Improve Performance Using Separate Collections & Other Rants About Data Lifetimes

GTO

Last week, we proposed using a query schema to match your query requirements. While doing this, we moved query logic to the document by precomputing the fastest query possible. Readers’ responses ranged from “yep, that is how it is done” to “SQL is better, and that is crazy”. Go back and look at the comments.

With SQL, you had a guiding mantra: “store data once”. With NoSQL, there are many methods to solve the same problem, and without a guiding mantra, everyone chooses different routes. With a new week, we have a new solution. For our next solution, we are fixing the same example using separate collections for our data.

What was our prior example?

Last week, we proposed the unoptimized query:

> db.blog_posts.find({status: {$in: ["draft", "approved", "waiting for proof"]}}).sort({_id: -1})
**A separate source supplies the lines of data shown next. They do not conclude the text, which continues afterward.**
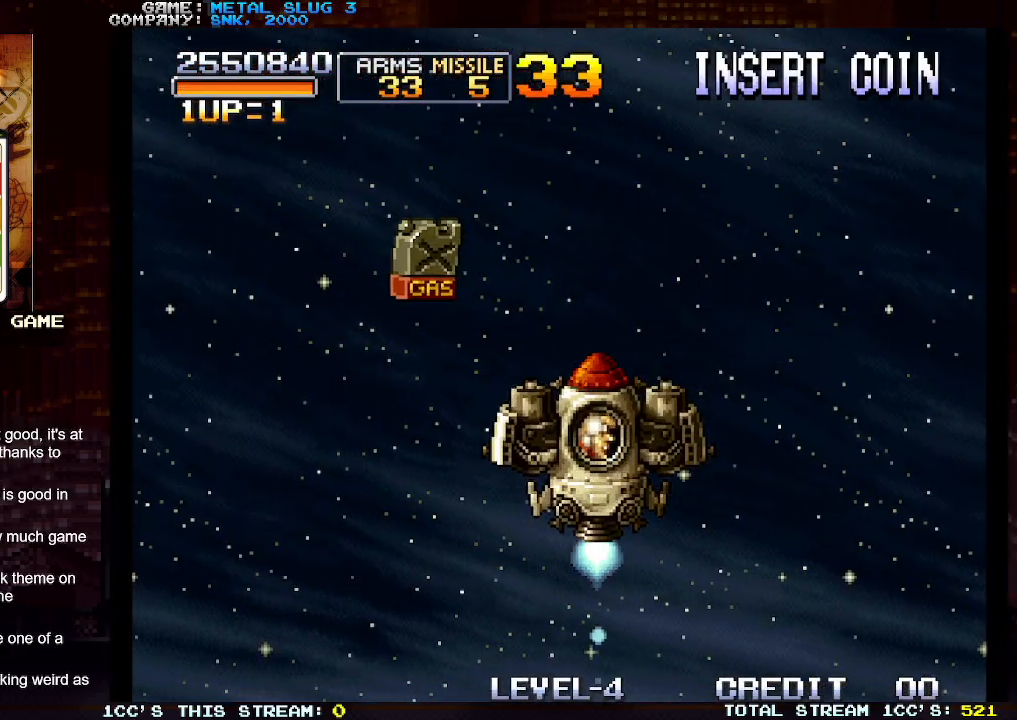
{"buttons": [], "left_stick": "center", "events": [[283, "left_stick", "left"], [500, "left_stick", "center"]]}
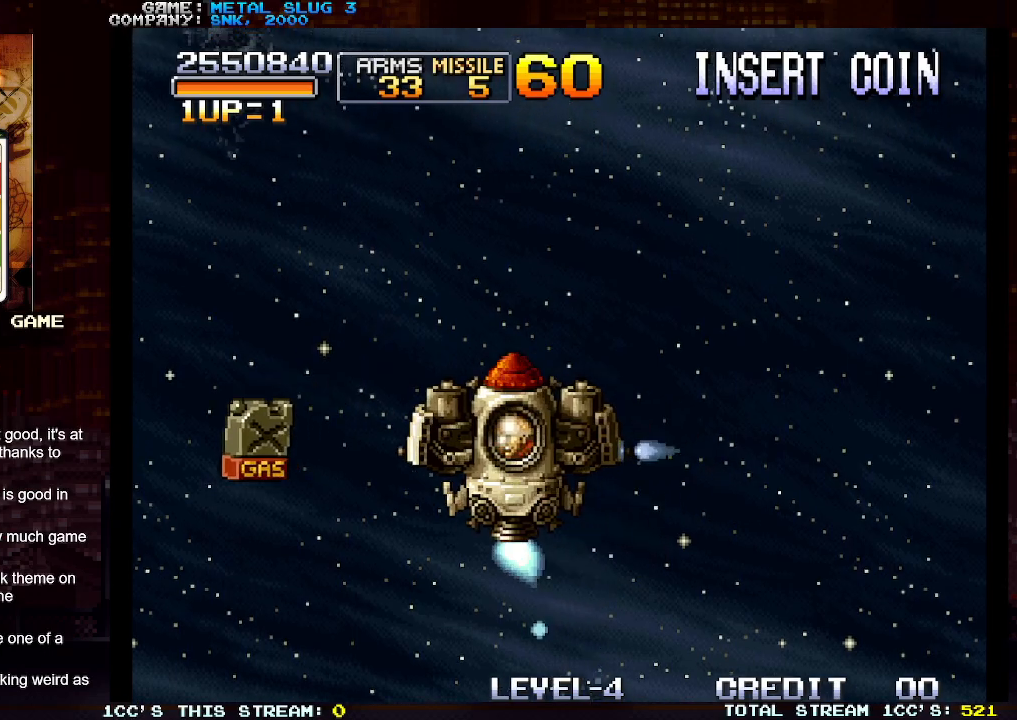
{"buttons": [], "left_stick": "center", "events": []}
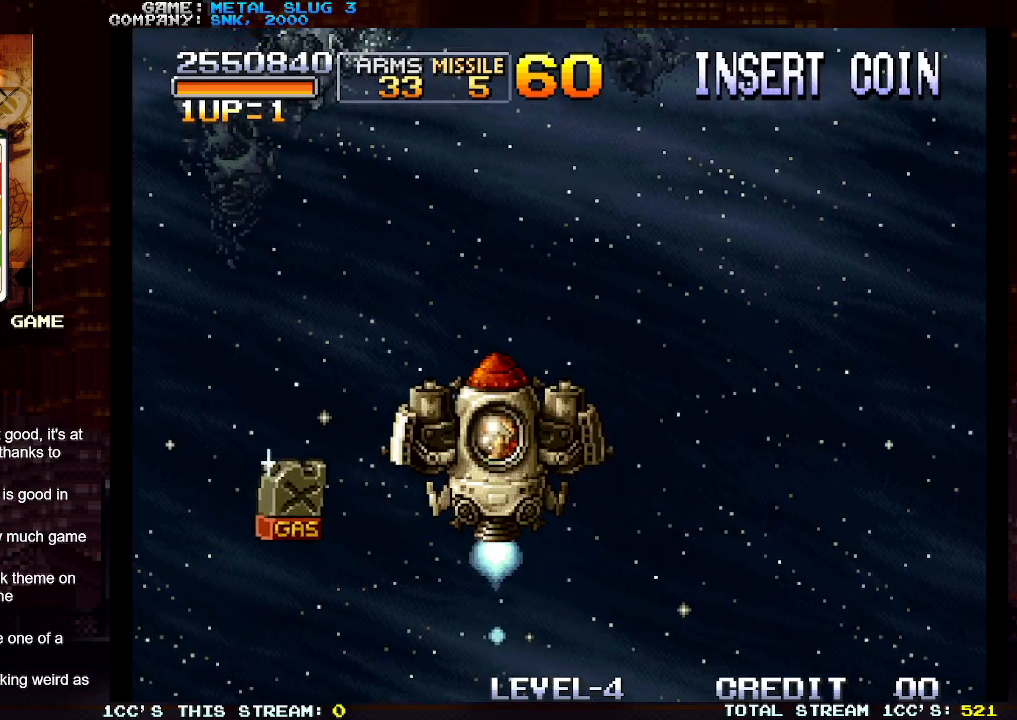
{"buttons": [], "left_stick": "center", "events": [[183, "left_stick", "up-left"], [483, "left_stick", "center"]]}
The query finds unpublished blog posts sorted by _id. The query also violates MongoDB’s indexing constraints and fails hard at scale.

We are creating partitions of data

This blog posts example is simple to understand. It represents many types of data found in the real world. Fundamentally, our example has data partitions: published and unpublished. In the data’s lifetime, it moves through a publishing workflow. Any new document starts as something that will be modified and flexible, with high writes. The final state of the document requires it to be static and reads must be fast and responsive.

Blog Post Data Performance

The blog posts lifetime takes the data through different performance expectations. A simple publishing site with a few thousand posts does not hit the scale required to think about lifetime. On the other hand, when dealing with large publishing datasets, transitioning data through the lifetime is important for matching performance to expectations.

An unpublished blog post is not the same type of data as a published blog post. So, we can store it in another location.

Separate collections & separate databases

With MongoDB, and most other NoSQL databases, using separate databases is as easy as using separate collections. MongoDB cannot perform JOINS, so there is little gain from combining collections, other than organizational. Because of the nature of the published versus unpublished data, you could separate them not only by collection, but by database like the following:

fast_blog_posts.published – your fast, collection running on an SSD backed database, and replicated on a 3-node replica set.

slow_blog_posts.unpublished – your slower, bloated collection with ideas of failed attempts at publishing. As the premier posts rise to a published state, they are moved to the published collection. This can run on a single-server cost-efficient environment.

How does this solve the original problem?

The original problem was converting the following into a performant MongoDB query:

> db["fast_blog_posts"].published.find({status: {$in: ["draft", "approved", "waiting for proof"]}}).sort({_id: -1})

Instead of the above query for unpublished posts, you would actually run the following query:

> db["slow_blog_posts"].unpublished.find().sort({_id: -1})

This works because the separate collections partition data. The only data in the unpublished collection is unpublished blog posts. Previously, we were expecting a “status” key to partition the data.

MongoHQ has different databases for different needs. We have fast SSD-backed databases for the published blog posts, and we have standard performance databases for the unpublished blog posts. We have plans to match every data requirement.

  • Sagish

    Thanks for an educational post

  • Abishek.R.Srikaanth

    I get to learn something new every time. Thanks for this

  • Shaun Befort

    Is the newly published post COPIED or MOVED? If it’s copied, you now have data duplication with two copies of the same exact post. Which posts gets updated when a change needs to be made, the unpublished one or the published one? Sounds like an advertisement against NoSQL databases to me. With SQL, it’s simple. Just index two fields.